Kefir is a bacterial yeast culture that converts sugar into fructose and imparts incredible probiotic goodness into the water you keep it in. It is loaded with valuable enzymes, easily digestible sugars, beneficial acids, vitamins and minerals. It is a nice option if you are trying to avoid the caffeine present in kombucha, but still seeking a probiotic drink.
- 100ml jar of water kefir grains
- 3 tablespoons organic raw sugar
- 1 tablespoons organic dried sultanas or apricots
- Pinch of bicarb & Himalayan salt
- 1L filtered water
- Jar with clip lock lid with rubber seal
- Honey & fresh grated ginger
- Grated beetroot and apple
- Spirulina powder and pear
- Passionfruit, peach, apple, berries, or mango (any fresh fruit really!)
- Use coconut water instead of water
- Experiment with different sugars such as molasses, coconut sugar and honey
Mix the kefir grains, sugar, dried fruit, bicarb, and salt with the water in a 1L click-lock jar. Leave to ferment for 12-48 hours. The higher the temperature where you leave the jar, the faster it will ferment.
By now it should be slightly fizzy and a bit sour and the sultanas should be dancing. Strain the water and keep the kefir grains aside for the next batch. Eat sultanas or apricots, or use in cooking. They are a great snack for kids. You can drink and enjoy your kefir as is or you can ferment again.
When I first started fermenting, I always did this second ferment but now tend to enjoy it as is after the first ferment alone. Fermenting the kefir for a second time gives you the opportunity to add different flavours. It also gives a fizzier ferment. Simply add your choice of fresh fruit to the water in the same jar (after straining) and set aside for another 24 hours. Strain again, discard fruit. Bottle, storing it in the fridge.
It is best to drink kefir within a week or two. It can be stored for quite a long time, since the bacteria and yeast actively and continuously preserve it. However, the alcohol content will increase and it will get increasingly sour and fizzy over time.

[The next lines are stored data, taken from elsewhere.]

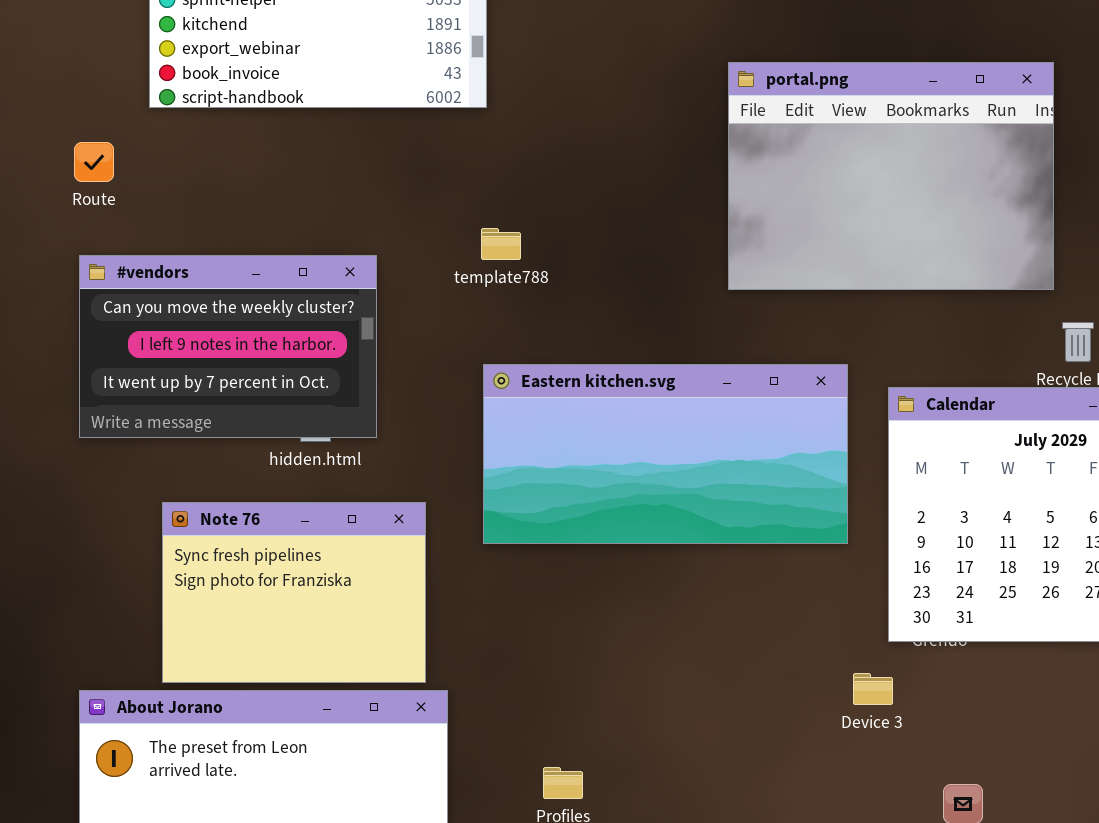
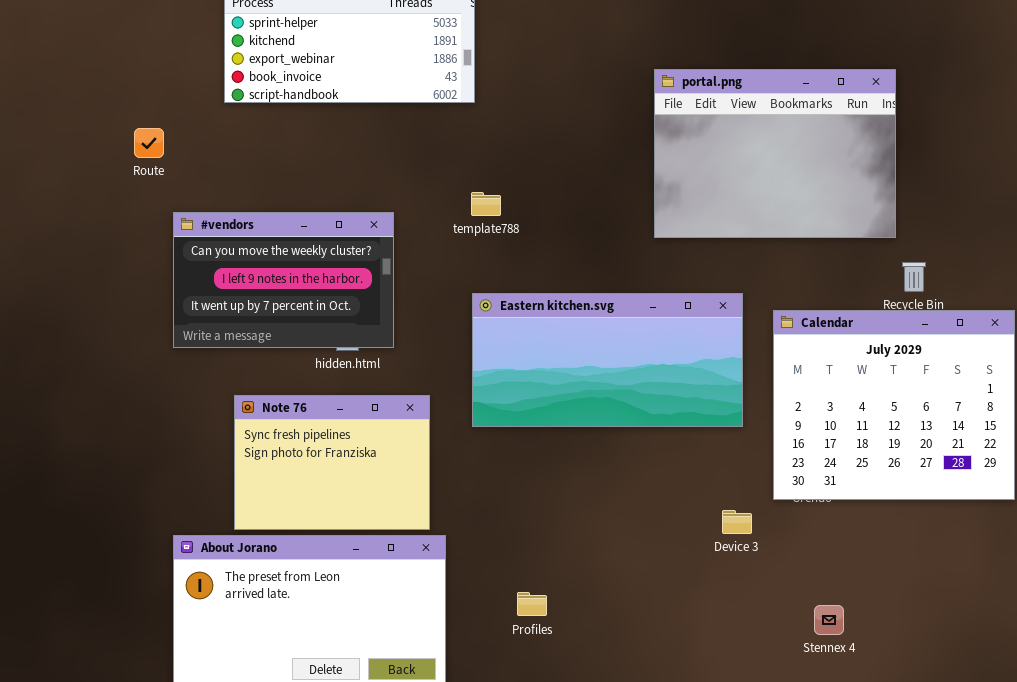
Route: [74,142,114,182] -> [134,128,164,158], moved
Device 3: [853,673,893,705] -> [722,510,752,534], moved

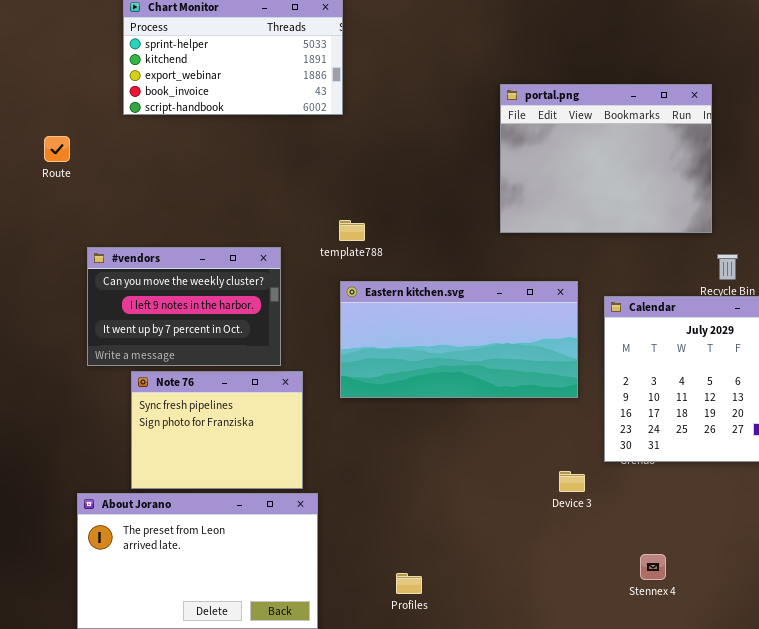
template788: [471,192,501,216] -> [339,220,365,241], moved
#vendors: [173,212,394,348] -> [87,247,281,366], moved
Profiles: [517,592,547,616] -> [396,573,422,594], moved

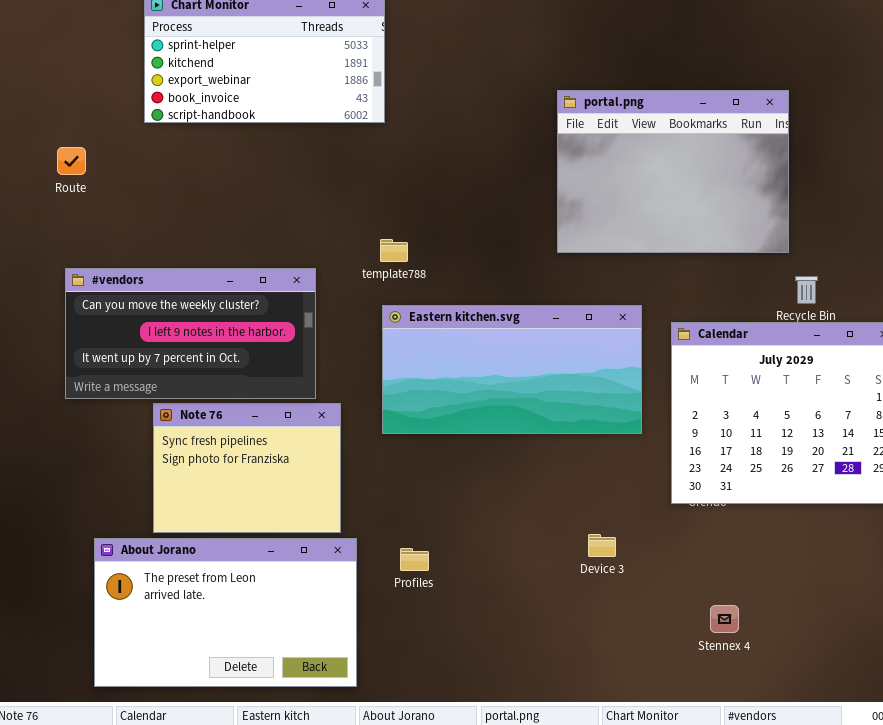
#vendors: [87,247,281,366] -> [65,268,316,399], resized
Device 3: [559,471,585,492] -> [588,534,616,557], moved
Profiles: [396,573,422,594] -> [400,548,429,571], moved

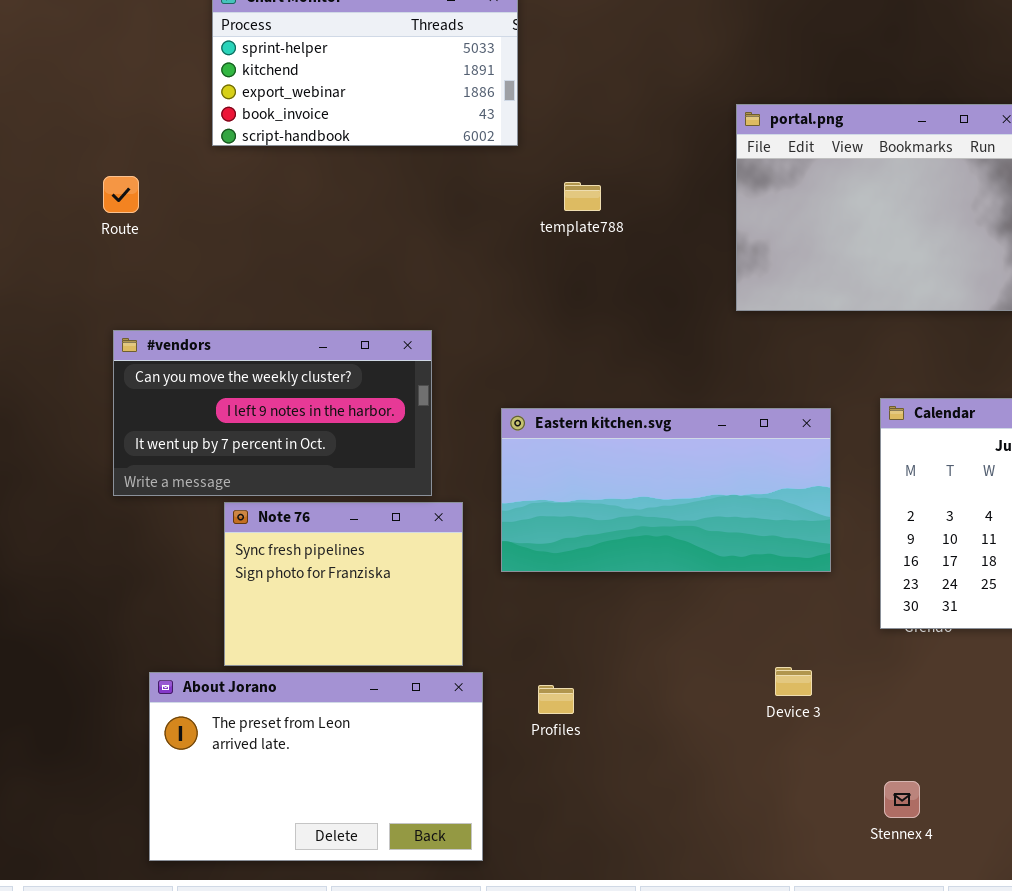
template788: [380,239,408,262] -> [564,182,601,211], moved
Eastern kitchen.svg: [382,305,642,434] -> [501,408,831,572], moved
Stennex 4: [710,605,739,633] -> [884,781,920,818], moved

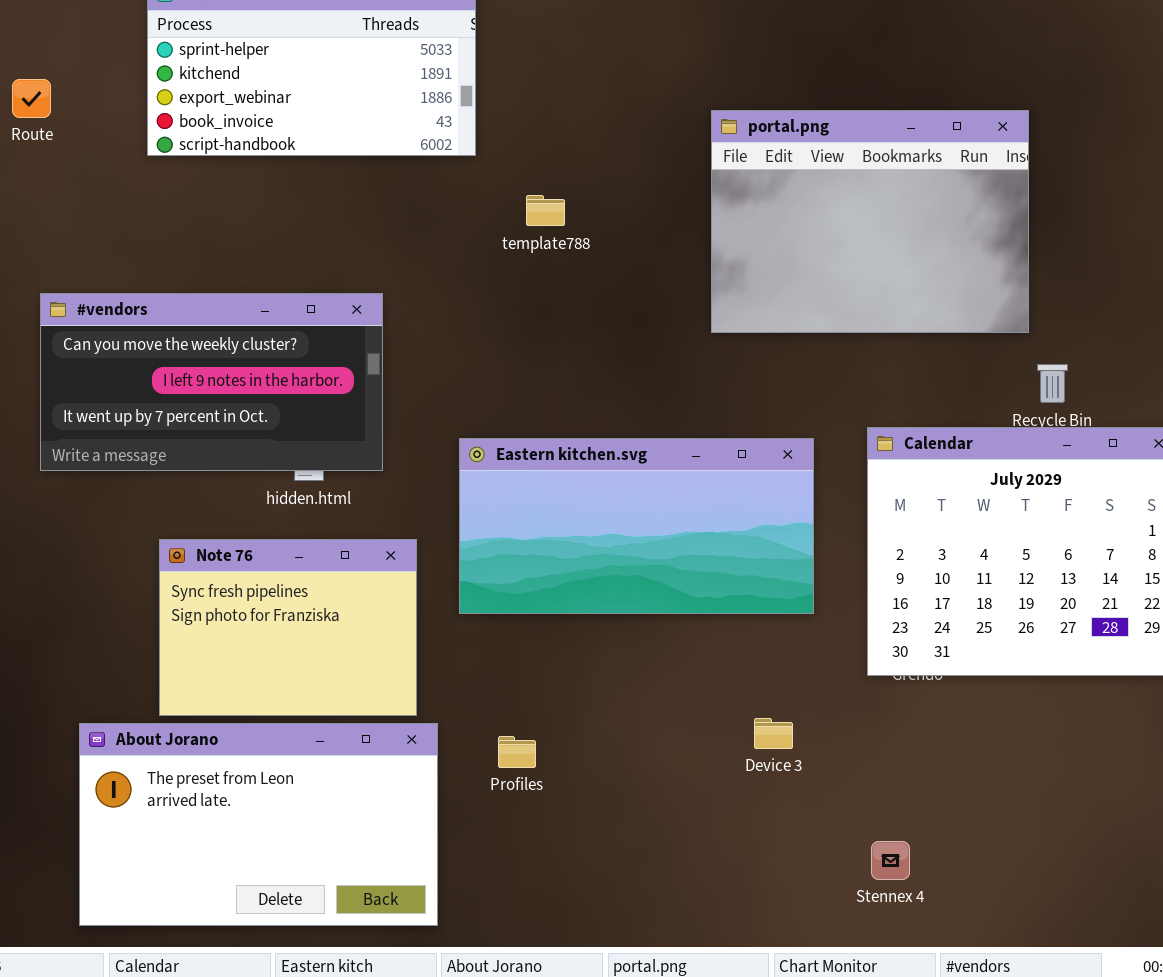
Route: [103,176,139,213] -> [12,79,51,118], moved
#vendors: [113,330,432,496] -> [40,293,383,471], moved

If you chose to continue to ferment straight away keep in mind that your kefir grains will have doubled. This means you will need to double the above recipe. This will happen with each ferment and your batch of grain will grow over time. You can eat them, add to smoothies, pop into salads or give to friends.
If you want a break from fermenting or are going away you will need to store your kefir grains. These little guys are like pets, you need to feed them. After straining the grains from your last ferment, pop them into a click lock jar with a rubber seal, the same as if you were fermenting again. In a separate bowl add enough filtered water to cover the grains and some sugar. Generally, you want 1 teaspoon to each 100ml of water. This will feed your grains whilst they are hibernating and keep them healthy. Stir until the sugar has dissolved and pour into the jar, over the kefir grains. Ensure there is plenty of coverage of the grains. Any that are left out of the water will die. Store in the fridge for 10-15 days before refeeding, or starting new ferments.